PARIS (Reuters) - Safran (SAF.PA) unveiled ambitions to become the world’s leading aerospace supplier in 15 years, overtaking United Technologies (UTX.N), as it pledged a research and development (R&D) spending drive while increasing cash returns to shareholders.
But the French aerospace engine and equipment supplier said it did not plan major new acquisitions after buying Zodiac Aerospace to become, according to its calculations, the industry’s second-largest aerospace equipment supplier.
The merger happened formally this week and Safran is poised to ditch the brand of Zodiac, founded by an airship pilot and an aristocrat more than a century ago to make air balloons and now one of the biggest manufacturers of aircraft seats.
“I don’t want Safran and ex-Zodiac people. I want everyone to feel part of the Safran group as soon as possible,” Safran CEO Philippe Petitcolin said ahead of Thursday’s investor day.

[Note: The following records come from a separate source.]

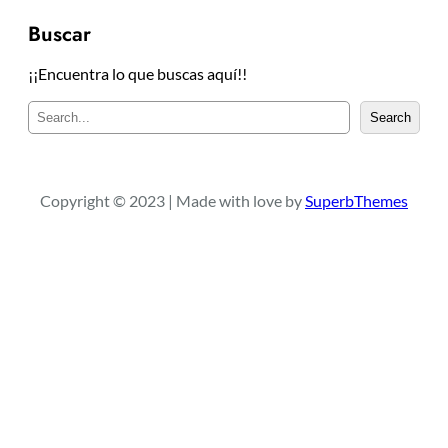
Buscar
¡¡Encuentra lo que buscas aquí!!
B
Search
u
s
c
a
Copyright © 2023 | Made with love by
SuperbThemes
r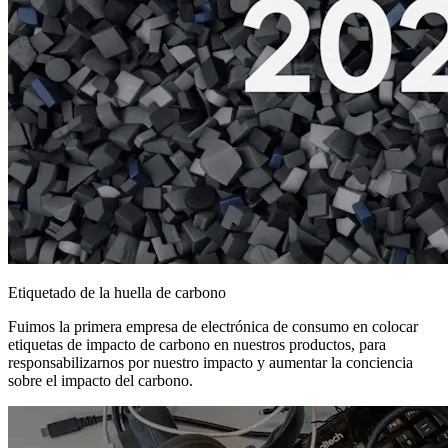
Etiquetado de la huella de carbono
Fuimos la primera empresa de electrónica de consumo en colocar
etiquetas de impacto de carbono en nuestros productos, para
responsabilizarnos por nuestro impacto y aumentar la conciencia
sobre el impacto del carbono.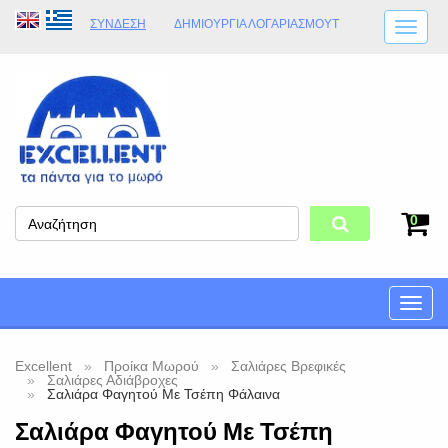
ΣΎΝΔΕΣΗ
ΔΗΜΙΟΥΡΓΊΑ ΛΟΓΑΡΙΑΣΜΟΎT
ΑΠΟΣΤΟΛΈΣ
ΩΡΆΡΙΟ ΚΑΤΑΣΤΉΜΑΤΟΣ
ΦΥΣΙΚΌ ΚΑΤΆΣΤΗΜΑ
ΟΡΟΙ ΚΑΤΑΣΤΉΜΑΤΟΣ
0
Toggle
naviga
Excellent
Προίκα Μωρού
Σαλιάρες Βρεφικές
Σαλιάρες Αδιάβροχες
Σαλιάρα Φαγητού Με Τσέπη Φάλαινα
Σαλιάρα Φαγητού Με Τσέπη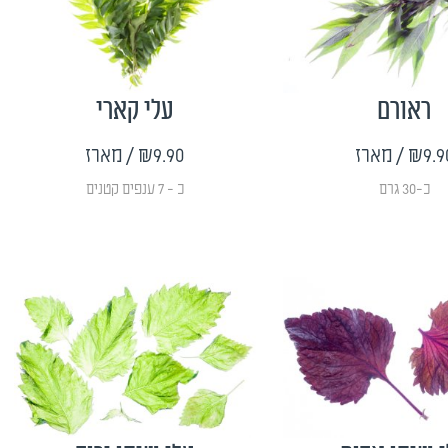
ראורם
עלי קארי
₪9.9
/ מארז
₪9.90
/ מארז
כ-30 גרם
כ - 7 ענפים קטנים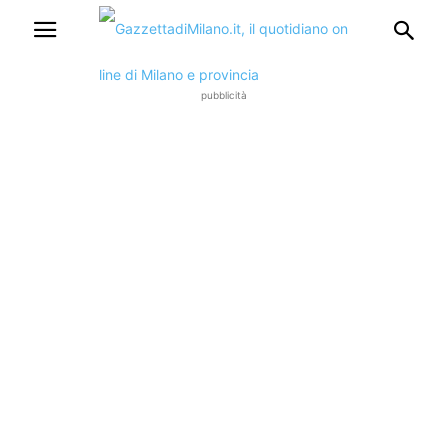
pubblicità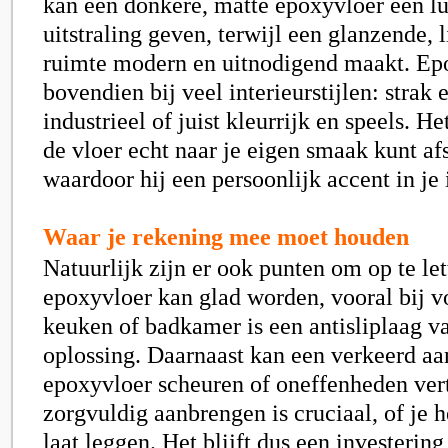
kan een donkere, matte epoxyvloer een 
uitstraling geven, terwijl een glanzende, l
ruimte modern en uitnodigend maakt. Ep
bovendien bij veel interieurstijlen: strak 
industrieel of juist kleurrijk en speels. He
de vloer echt naar je eigen smaak kunt a
waardoor hij een persoonlijk accent in je 
Waar je rekening mee moet houden
Natuurlijk zijn er ook punten om op te le
epoxyvloer kan glad worden, vooral bij v
keuken of badkamer is een antisliplaag v
oplossing. Daarnaast kan een verkeerd a
epoxyvloer scheuren of oneffenheden ver
zorgvuldig aanbrengen is cruciaal, of je h
laat leggen. Het blijft dus een investerin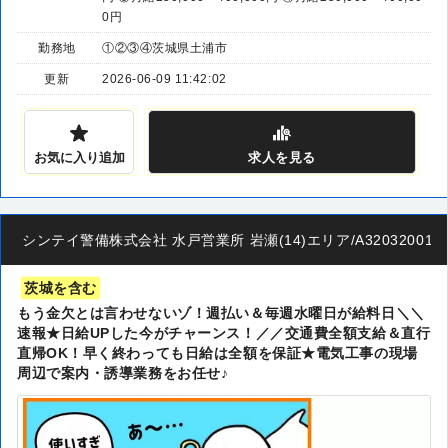
0円
勤務地
①②③④茨城県土浦市
更新
2026-06-09 11:42:02
お気に入り追加
求人
を見る
シンテイ警備株式会社 水戸営業所 岩瀬(14)エリア/A320320011
茨城を含む
もう金欠とは言わせないゾ！週払い＆毎週水曜日が給料日＼＼
速報★日給UPした今がチャーンス！／／交通費全額支給＆直行
直帰OK！早く終わっても日給は全額を保証★電気工事の現場
周辺で案内・誘導業務をお任せ♪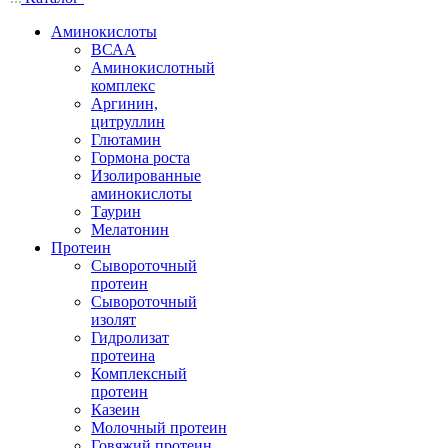
Аминокислоты
ВСАА
Аминокислотный
комплекс
Аргинин,
цитруллин
Глютамин
Гормона роста
Изолированные
аминокислоты
Таурин
Мелатонин
Протеин
Сывороточный
протеин
Сывороточный
изолят
Гидролизат
протеина
Комплексный
протеин
Казеин
Молочный протеин
Говяжий протеин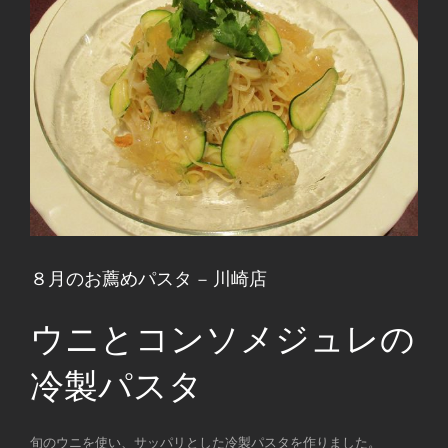
８月のお薦めパスタ – 川崎店
ウニとコンソメジュレの
冷製パスタ
旬のウニを使い、サッパリとした冷製パスタを作りました。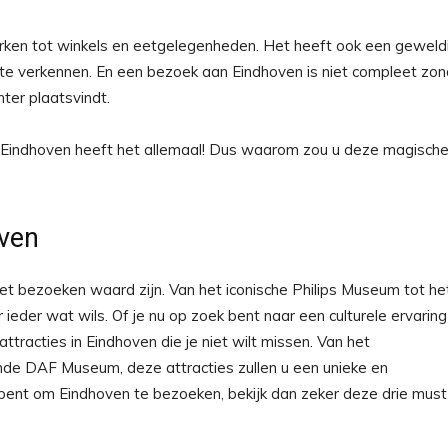
arken tot winkels en eetgelegenheden. Het heeft ook een geweld
 te verkennen. En een bezoek aan Eindhoven is niet compleet zon
ter plaatsvindt.
an, Eindhoven heeft het allemaal! Dus waarom zou u deze magisch
oven
et bezoeken waard zijn. Van het iconische Philips Museum tot he
eder wat wils. Of je nu op zoek bent naar een culturele ervaring
attracties in Eindhoven die je niet wilt missen. Van het
e DAF Museum, deze attracties zullen u een unieke en
n bent om Eindhoven te bezoeken, bekijk dan zeker deze drie must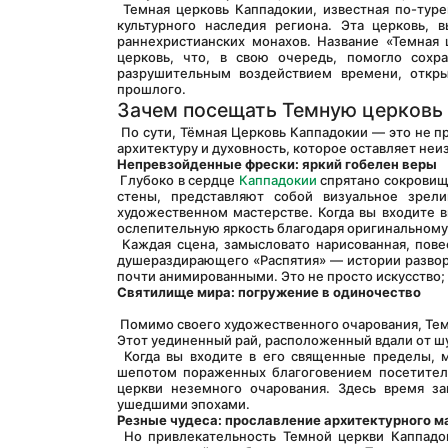
 Темная церковь Каппадокии, известная по-туре
культурного наследия региона. Эта церковь, 
раннехристианских монахов. Название «Темная 
церковь, что, в свою очередь, помогло сохр
разрушительным воздействием времени, откры
прошлого.
Зачем посещать Темную церковь
 По сути, Тёмная Церковь Каппадокии — это не просто пункт назначения; это опыт, путешествие через искусство, историю, 
архитектуру и духовность, которое оставляет неи
Непревзойденные фрески: яркий гобелен веры
 Глубоко в сердце 
Каппадокии
 спрятано сокровищ
стены, представляют собой визуальное зрели
художественном мастерстве. Когда вы входите в
ослепительную яркость благодаря оригинальному
 Каждая сцена, замысловато нарисованная, повествует истории из Нового Завета. От пронзительной «Тайной вечери» до 
душераздирающего «Распятия» — истории развора
почти анимированными. Это не просто искусство;
Святилище мира: погружение в одиночество
 Помимо своего художественного очарования, Темная Церковь предлагает нечто еще более глубокое: глубокое спокойствие. 
Этот уединенный рай, расположенный вдали от ш
 Когда вы входите в его священные пределы, мир снаружи, кажется, тает. В воздухе царит тишина, нарушаемая лишь 
шепотом пораженных благоговением посетителей
церкви неземного очарования. Здесь время за
ушедшими эпохами.
Резные чудеса: прославление архитектурного м
 Но привлекательность Темной церкви Каппадокии не ограничивается ее картинами. Сама структура церкви – это ода 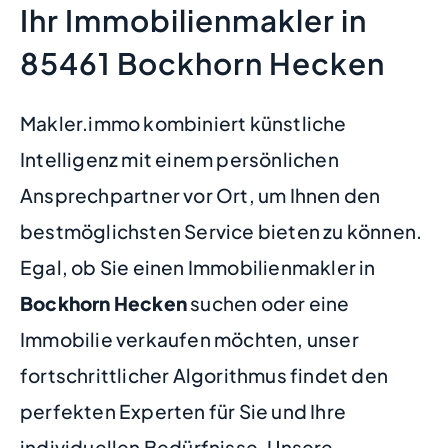
Ihr Immobilienmakler in
85461 Bockhorn Hecken
Makler.immo kombiniert künstliche
Intelligenz mit einem persönlichen
Ansprechpartner vor Ort, um Ihnen den
bestmöglichsten Service bieten zu können.
Egal, ob Sie einen Immobilienmakler in
Bockhorn Hecken
suchen oder eine
Immobilie verkaufen möchten, unser
fortschrittlicher Algorithmus findet den
perfekten Experten für Sie und Ihre
individuellen Bedürfnisse. Unsere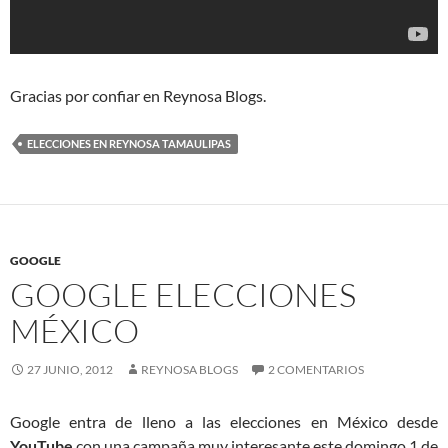
Gracias por confiar en Reynosa Blogs.
ELECCIONES EN REYNOSA TAMAULIPAS
GOOGLE
GOOGLE ELECCIONES
MÉXICO
27 JUNIO, 2012
REYNOSA BLOGS
2 COMENTARIOS
Google entra de lleno a las elecciones en México desde
YouTube
con una campaña muy interesante este domingo 1 de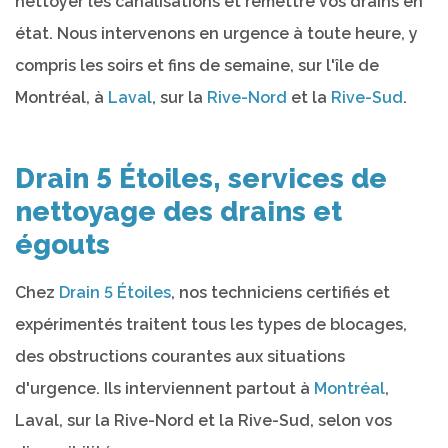
nettoyer les canalisations et remettre vos drains en
état. Nous intervenons en urgence à toute heure, y
compris les soirs et fins de semaine, sur l'île de
Montréal, à
Laval
, sur la
Rive-Nord
et la
Rive-Sud
.
Drain 5 Étoiles, services de
nettoyage des drains et
égouts
Chez
Drain 5 Étoiles
, nos techniciens certifiés et
expérimentés traitent tous les types de blocages,
des obstructions courantes aux situations
d'urgence. Ils interviennent partout à
Montréal
,
Laval, sur la Rive-Nord et la Rive-Sud, selon vos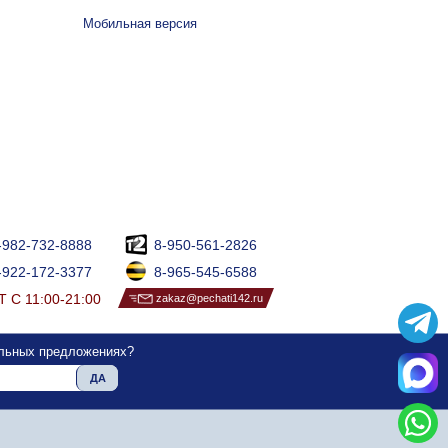
Мобильная версия
-982-732-8888
8-950-561-2826
-922-172-3377
8-965-545-6588
 С 11:00-21:00
zakaz@pechati142.ru
альных предложениях?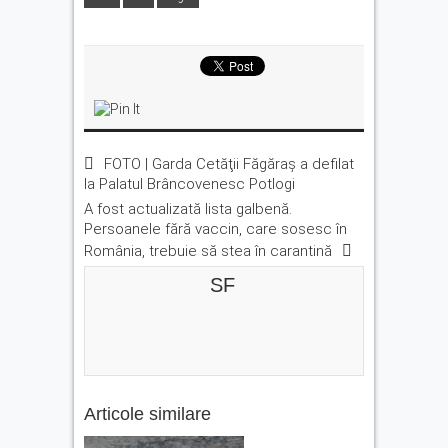
FOTO | Garda Cetăţii Făgăraş a defilat
la Palatul Brâncovenesc Potlogi
A fost actualizată lista galbenă.
Persoanele fără vaccin, care sosesc în
România, trebuie să stea în carantină
SF
Articole similare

Safran, itself formed from a 2004 merger that gave rise to several years of internal tensions followed by asset sales, said it was accelerating the operational recovery of Zodiac Aerospace from the repeated production problems that forced it into Safran’s arms earlier this year.
It confirmed a goal of 200 million euros ($228 million) of annual pretax cost savings from the merger by 2022 and said “further upside has been identified”.
Safran also predicted a 50 percent increase in group earnings before interest, tax, depreciation and amortization (EBITDA) for 2018-2022, helping to lift its share price by 4 percent in afternoon trade.
Safran, which co-produces engines for narrowbody jets with General Electric (GE.N), said it was gearing up for a new cycle of research and development, partly driven by a potential mid-market jet being considered by Boeing (BA.N).
Such a project would consume about $1 billion in Safran engine R&D, Finance Director Bernard Delpit told reporters.
The company also pledged “targeted” R&D efforts at Zodiac and a 30 percent increase in broader research and technology spending as it laid out plans for better propulsion aircraft with more electrics and connected cabins, as well as wider use of 3D printing.
It predicted like-for-like revenue percentage growth in mid-single digits over 2019-2022 and a recurring operating margin “trending to a 16-18 percent range” by 2022 after an engine model switch and the recovery of Zodiac’s interiors business.
Safran achieved a 14.6 percent margin in the first half.
The company plans to invest in more maintenance and repair activities as it relies more heavily on power-by-the-hour contracts for its new ‘LEAP’ engine, underpinning a forecast of high single-digit growth in civil aftermarket sales for 2018-22.
It reaffirmed delivery targets for the engine that powers the latest generation of Boeing 737 jets and some Airbus A320s.